Objective » From the records below, copy out word for word the lines from the one containing "class: Echinoidea" through the one containing "order: Orthoptera", including both of those lines.

--- Begin Working data ---

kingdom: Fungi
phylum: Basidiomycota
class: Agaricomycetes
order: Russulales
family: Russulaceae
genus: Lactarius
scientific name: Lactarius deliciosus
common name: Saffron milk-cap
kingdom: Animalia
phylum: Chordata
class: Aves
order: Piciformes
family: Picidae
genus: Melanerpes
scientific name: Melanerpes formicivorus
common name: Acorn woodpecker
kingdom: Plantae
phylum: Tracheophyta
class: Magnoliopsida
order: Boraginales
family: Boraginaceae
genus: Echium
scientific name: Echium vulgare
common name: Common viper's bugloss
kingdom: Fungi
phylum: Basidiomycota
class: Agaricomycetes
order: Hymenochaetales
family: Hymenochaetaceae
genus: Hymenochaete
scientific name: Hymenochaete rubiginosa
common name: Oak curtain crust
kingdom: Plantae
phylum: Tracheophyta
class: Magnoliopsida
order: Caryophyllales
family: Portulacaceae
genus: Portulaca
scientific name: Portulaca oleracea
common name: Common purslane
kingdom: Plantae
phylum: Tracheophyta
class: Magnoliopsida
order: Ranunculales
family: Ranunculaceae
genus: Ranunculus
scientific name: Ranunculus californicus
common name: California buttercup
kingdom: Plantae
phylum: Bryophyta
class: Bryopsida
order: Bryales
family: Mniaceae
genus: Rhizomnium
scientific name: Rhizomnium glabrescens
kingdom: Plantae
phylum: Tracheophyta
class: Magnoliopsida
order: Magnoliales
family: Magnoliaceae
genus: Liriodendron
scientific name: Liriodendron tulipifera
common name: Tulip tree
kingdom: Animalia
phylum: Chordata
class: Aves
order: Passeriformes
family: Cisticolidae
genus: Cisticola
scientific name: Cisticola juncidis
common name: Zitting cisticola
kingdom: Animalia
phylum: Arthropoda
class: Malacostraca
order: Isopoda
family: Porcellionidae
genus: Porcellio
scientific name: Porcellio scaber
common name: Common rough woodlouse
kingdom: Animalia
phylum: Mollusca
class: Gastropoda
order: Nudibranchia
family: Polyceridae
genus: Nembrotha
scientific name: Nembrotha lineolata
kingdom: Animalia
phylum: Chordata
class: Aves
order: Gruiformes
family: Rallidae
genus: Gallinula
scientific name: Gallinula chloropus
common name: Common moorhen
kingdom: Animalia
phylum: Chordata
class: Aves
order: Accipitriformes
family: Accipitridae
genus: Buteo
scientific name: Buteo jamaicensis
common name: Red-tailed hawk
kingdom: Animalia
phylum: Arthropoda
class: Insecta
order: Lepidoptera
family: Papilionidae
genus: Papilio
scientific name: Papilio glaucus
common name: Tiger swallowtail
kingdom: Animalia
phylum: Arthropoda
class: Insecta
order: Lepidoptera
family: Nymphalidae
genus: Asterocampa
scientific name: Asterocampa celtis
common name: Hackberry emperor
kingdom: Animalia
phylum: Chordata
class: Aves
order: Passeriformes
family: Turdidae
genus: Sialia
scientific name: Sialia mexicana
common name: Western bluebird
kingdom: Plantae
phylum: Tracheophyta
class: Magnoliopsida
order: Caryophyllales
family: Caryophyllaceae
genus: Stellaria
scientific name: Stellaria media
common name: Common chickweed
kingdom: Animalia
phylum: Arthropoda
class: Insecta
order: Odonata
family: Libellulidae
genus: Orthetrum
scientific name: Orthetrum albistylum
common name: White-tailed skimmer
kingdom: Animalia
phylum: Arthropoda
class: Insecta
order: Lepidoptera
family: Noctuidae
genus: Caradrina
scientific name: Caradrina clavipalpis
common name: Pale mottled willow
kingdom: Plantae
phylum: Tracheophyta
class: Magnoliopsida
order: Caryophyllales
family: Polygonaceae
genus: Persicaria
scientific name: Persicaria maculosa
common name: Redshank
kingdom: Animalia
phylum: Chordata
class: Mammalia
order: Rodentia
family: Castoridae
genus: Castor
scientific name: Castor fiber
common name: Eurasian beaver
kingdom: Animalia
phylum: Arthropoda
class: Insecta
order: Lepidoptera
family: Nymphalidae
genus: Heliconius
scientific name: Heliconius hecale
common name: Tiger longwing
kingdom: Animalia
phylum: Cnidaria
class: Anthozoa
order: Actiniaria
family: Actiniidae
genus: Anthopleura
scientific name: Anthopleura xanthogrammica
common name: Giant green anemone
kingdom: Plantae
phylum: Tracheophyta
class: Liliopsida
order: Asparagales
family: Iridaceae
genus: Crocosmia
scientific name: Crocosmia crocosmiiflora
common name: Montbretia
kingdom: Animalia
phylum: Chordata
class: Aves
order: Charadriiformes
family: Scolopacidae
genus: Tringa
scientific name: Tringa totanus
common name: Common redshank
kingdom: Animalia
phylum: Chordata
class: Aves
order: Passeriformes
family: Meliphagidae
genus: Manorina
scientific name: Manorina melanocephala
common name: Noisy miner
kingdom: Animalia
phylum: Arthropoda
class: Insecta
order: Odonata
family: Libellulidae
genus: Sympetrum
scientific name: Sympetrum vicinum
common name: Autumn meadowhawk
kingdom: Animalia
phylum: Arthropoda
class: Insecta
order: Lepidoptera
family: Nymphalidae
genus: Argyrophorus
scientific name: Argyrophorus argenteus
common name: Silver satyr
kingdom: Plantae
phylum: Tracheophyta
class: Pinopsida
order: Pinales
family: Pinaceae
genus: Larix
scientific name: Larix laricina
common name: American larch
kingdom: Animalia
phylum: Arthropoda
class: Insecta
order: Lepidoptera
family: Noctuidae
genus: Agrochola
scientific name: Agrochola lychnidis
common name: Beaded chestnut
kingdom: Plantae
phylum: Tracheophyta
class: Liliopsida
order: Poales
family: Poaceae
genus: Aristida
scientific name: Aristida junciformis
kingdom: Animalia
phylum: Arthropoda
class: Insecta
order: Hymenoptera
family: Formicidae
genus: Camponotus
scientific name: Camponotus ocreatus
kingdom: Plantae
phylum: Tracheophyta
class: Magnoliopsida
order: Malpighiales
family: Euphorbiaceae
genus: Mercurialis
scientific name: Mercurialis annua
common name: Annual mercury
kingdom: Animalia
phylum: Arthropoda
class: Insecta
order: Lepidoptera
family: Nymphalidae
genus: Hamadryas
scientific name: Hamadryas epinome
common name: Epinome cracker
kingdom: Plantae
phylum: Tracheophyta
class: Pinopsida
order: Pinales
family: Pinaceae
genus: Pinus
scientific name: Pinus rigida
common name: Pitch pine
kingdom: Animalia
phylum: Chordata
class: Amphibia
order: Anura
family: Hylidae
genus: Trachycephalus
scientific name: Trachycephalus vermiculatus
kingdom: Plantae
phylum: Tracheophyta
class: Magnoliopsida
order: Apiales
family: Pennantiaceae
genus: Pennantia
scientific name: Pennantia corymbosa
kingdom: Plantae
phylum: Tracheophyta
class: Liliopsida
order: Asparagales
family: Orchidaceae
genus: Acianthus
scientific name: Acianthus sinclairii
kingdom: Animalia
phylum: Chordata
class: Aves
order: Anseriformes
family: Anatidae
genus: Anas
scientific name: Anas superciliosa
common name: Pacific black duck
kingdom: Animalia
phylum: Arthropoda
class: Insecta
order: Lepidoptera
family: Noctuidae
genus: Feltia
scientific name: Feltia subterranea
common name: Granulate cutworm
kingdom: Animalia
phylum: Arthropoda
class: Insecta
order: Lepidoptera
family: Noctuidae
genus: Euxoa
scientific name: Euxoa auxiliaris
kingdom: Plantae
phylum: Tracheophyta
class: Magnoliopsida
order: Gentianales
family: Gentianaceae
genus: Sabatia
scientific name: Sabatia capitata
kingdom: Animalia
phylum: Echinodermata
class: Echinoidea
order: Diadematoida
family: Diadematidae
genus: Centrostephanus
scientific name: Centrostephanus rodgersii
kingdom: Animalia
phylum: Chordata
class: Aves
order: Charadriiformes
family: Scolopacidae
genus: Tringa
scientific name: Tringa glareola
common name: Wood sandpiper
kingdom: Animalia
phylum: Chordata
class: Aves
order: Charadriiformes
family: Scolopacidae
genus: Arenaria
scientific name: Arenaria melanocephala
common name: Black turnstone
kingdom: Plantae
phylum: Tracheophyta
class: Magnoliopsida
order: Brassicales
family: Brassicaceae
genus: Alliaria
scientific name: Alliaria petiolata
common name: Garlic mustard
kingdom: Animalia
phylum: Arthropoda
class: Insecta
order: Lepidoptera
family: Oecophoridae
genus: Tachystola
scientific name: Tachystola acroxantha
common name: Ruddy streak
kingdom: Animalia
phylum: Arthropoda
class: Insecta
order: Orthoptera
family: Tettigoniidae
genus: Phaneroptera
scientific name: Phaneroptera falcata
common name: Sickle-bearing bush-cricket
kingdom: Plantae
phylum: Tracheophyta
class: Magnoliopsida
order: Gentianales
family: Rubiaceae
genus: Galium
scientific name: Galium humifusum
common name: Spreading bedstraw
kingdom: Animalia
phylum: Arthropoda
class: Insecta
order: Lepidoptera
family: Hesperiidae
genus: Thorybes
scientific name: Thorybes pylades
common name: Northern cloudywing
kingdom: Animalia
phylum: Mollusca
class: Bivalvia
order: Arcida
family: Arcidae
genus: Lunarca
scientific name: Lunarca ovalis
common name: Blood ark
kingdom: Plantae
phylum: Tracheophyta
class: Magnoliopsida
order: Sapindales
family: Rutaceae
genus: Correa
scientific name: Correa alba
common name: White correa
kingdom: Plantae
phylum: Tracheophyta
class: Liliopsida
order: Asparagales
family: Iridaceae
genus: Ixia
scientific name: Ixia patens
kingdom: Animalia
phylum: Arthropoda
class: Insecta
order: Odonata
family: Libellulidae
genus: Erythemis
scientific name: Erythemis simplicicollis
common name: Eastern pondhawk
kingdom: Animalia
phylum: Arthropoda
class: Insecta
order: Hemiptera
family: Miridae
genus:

--- End Working data ---

Solution to this task »
class: Echinoidea
order: Diadematoida
family: Diadematidae
genus: Centrostephanus
scientific name: Centrostephanus rodgersii
kingdom: Animalia
phylum: Chordata
class: Aves
order: Charadriiformes
family: Scolopacidae
genus: Tringa
scientific name: Tringa glareola
common name: Wood sandpiper
kingdom: Animalia
phylum: Chordata
class: Aves
order: Charadriiformes
family: Scolopacidae
genus: Arenaria
scientific name: Arenaria melanocephala
common name: Black turnstone
kingdom: Plantae
phylum: Tracheophyta
class: Magnoliopsida
order: Brassicales
family: Brassicaceae
genus: Alliaria
scientific name: Alliaria petiolata
common name: Garlic mustard
kingdom: Animalia
phylum: Arthropoda
class: Insecta
order: Lepidoptera
family: Oecophoridae
genus: Tachystola
scientific name: Tachystola acroxantha
common name: Ruddy streak
kingdom: Animalia
phylum: Arthropoda
class: Insecta
order: Orthoptera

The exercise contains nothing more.